*Text to read*
On the basis of Herodotus and Diodorus, the Spartans resented Athens taking over the leadership of Greece and were even prepared to wage war against a fellow Hellenic League ally. On the other hand, Thucydides records a very different reaction on the part of the Spartans:
they[the Spartans] wanted to be rid of the Persian wars, and thought that the Athenians were quite able to exercise leadership and were currently friendly to them.
(Thucydides 1.95.7; AE7 p. 13)
According to Thucydides, the transfer of the leadership appeared to be very amicable with Sparta being most willing to pass over the burdensome task to Athens. These sentiments reflect the attitude of Hetoemaridas in the above debate in Diodorus. However, there is no need to see a conflict between these sources, as they reveal the existence of two factions, which vied with each other throughout the fifth century for control of Spartan foreign policy. In modern politics it is customary to refer to those who contend for influence over or control of foreign policy as ‘hawks’ and ‘doves’, and these terms will be used for the two Spartan factions.
The Spartan hawks resented the Athenians’ success in the Persian War, but of much greater concern was their fear of the Athenians’ growing power and confidence. This fear was shown most clearly in 479 immediately after the battle of Plataea, when the Athenians were attempting to rebuild their city walls. The Spartans sent an embassy to dissuade the Athenians:
It was partly that they themselves would rather see neither the Athenians nor anyone else having a wall, but more that their allies were urging them, frightened of the size of the Athenian fleet … and of the daring which the Athenians had shown in the Persian war.
(Thucydides 1.90.1; AE4 p. 10)

*Aim*
In two sentences, summarize the passage on Sparta's response to Athenian leadership.

(Saved entries)
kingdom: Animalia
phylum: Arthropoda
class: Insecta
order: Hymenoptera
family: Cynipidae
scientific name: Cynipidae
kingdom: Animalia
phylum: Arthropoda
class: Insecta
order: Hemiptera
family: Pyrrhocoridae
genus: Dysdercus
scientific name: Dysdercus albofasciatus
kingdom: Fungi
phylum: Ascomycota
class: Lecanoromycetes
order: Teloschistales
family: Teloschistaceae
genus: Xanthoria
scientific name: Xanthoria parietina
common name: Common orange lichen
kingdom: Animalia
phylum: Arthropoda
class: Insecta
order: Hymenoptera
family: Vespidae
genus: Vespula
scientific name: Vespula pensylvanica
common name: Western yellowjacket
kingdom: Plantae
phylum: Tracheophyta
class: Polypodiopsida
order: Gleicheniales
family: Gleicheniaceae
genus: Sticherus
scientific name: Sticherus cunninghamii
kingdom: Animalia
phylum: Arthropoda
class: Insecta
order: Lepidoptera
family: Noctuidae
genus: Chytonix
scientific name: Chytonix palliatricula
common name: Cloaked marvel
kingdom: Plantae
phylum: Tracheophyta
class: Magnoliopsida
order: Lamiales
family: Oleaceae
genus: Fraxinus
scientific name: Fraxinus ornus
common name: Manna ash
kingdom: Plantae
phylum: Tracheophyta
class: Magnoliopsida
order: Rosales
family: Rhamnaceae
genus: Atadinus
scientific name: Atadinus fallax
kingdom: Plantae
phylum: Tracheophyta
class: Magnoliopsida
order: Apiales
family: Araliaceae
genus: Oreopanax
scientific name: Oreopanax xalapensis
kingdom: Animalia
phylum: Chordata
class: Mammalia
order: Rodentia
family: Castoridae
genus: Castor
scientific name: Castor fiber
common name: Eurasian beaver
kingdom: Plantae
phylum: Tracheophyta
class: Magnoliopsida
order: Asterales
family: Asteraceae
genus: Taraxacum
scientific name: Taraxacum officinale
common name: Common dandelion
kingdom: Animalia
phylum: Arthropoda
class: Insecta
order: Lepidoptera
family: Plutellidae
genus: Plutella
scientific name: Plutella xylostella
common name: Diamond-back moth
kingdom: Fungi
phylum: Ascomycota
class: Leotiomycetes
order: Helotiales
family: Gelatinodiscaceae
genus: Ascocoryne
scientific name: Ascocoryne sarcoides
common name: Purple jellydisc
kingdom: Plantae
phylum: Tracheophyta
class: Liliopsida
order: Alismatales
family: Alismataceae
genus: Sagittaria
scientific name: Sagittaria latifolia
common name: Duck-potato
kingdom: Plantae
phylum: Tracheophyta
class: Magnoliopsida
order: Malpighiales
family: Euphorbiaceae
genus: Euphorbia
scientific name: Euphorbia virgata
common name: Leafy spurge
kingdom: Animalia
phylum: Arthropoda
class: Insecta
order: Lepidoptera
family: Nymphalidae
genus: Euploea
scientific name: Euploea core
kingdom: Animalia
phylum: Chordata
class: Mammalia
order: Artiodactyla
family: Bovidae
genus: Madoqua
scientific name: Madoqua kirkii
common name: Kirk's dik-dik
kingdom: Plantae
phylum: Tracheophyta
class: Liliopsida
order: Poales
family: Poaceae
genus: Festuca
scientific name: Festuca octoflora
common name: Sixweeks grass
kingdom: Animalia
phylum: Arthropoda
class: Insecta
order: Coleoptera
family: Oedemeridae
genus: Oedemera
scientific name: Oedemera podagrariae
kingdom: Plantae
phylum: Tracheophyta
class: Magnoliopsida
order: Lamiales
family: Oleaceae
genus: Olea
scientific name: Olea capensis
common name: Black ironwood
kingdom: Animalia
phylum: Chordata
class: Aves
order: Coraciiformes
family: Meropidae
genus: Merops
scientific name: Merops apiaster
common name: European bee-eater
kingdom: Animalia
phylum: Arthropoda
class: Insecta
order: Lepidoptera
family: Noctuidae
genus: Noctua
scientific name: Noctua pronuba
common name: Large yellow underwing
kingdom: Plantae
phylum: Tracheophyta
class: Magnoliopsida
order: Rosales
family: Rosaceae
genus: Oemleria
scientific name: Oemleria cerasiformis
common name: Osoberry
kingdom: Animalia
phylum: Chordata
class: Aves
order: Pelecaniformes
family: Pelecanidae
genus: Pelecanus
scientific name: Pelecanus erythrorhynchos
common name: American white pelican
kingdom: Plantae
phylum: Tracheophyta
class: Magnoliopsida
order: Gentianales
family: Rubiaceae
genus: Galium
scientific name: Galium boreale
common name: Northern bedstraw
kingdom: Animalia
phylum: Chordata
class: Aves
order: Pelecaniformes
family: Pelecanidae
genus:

*Answer to this task*
Herodotus and Diodorus portray Spartans who resented Athens taking over the leadership of Greece, while Thucydides describes Sparta as willing to hand that burdensome task to an Athens it considered capable and friendly. These sources need not conflict, because they reveal two rival Spartan factions, called hawks and doves, and the hawks' greatest concern was Athens' growing power and confidence, shown in 479 when Sparta sent an embassy to dissuade the Athenians from rebuilding their walls.